Pour l'élaboration de ce projet de loi, la ministre de la santé et des sports va procéder, comme il se doit, à une large concertation.

Le projet de loi sera ensuite discuté dans cet hémicycle et vous aurez l'occasion, madame le sénateur, d'apporter, là encore, votre pierre à l'édifice.

M. le président. La parole est à Mme Nicole Borvo Cohen-Seat.

Mme Nicole Borvo Cohen-Seat. Je vous remercie, monsieur le secrétaire d'État. Vous n'avez pas répondu précisément à la question, mais vous me dites que Mme Bachelot-Narquin procède à de larges consultations.

D'abord, je n'ai pas l'impression que ce soit l'avis de l'ensemble des professionnels.

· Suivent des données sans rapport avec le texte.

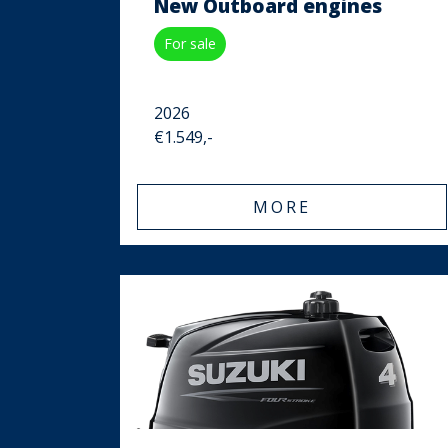
New Outboard engines
For sale
2026
€1.549,-
MORE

Ensuite, nous sommes pour notre part toujours très dubitatifs quant aux déclarations de ce Gouvernement qui « casse » les services publics essentiels et met en œuvre une logique entrepreneuriale des politiques publiques, comme nous l'avons vu avec le projet de loi HPST, ou une logique sécuritaire, ce qui justifie nos inquiétudes en ce qui concerne la psychiatrie.

Je prends toutefois acte de votre réponse, monsieur le secrétaire d'État ; vous ne m'en direz sans doute pas davantage, mais je crois que l'invitation à se donner du temps et à ne pas céder à la pression du Président de la République pour s'empresser d'accroître l'enfermement psychiatrique mériterait d'être entendue.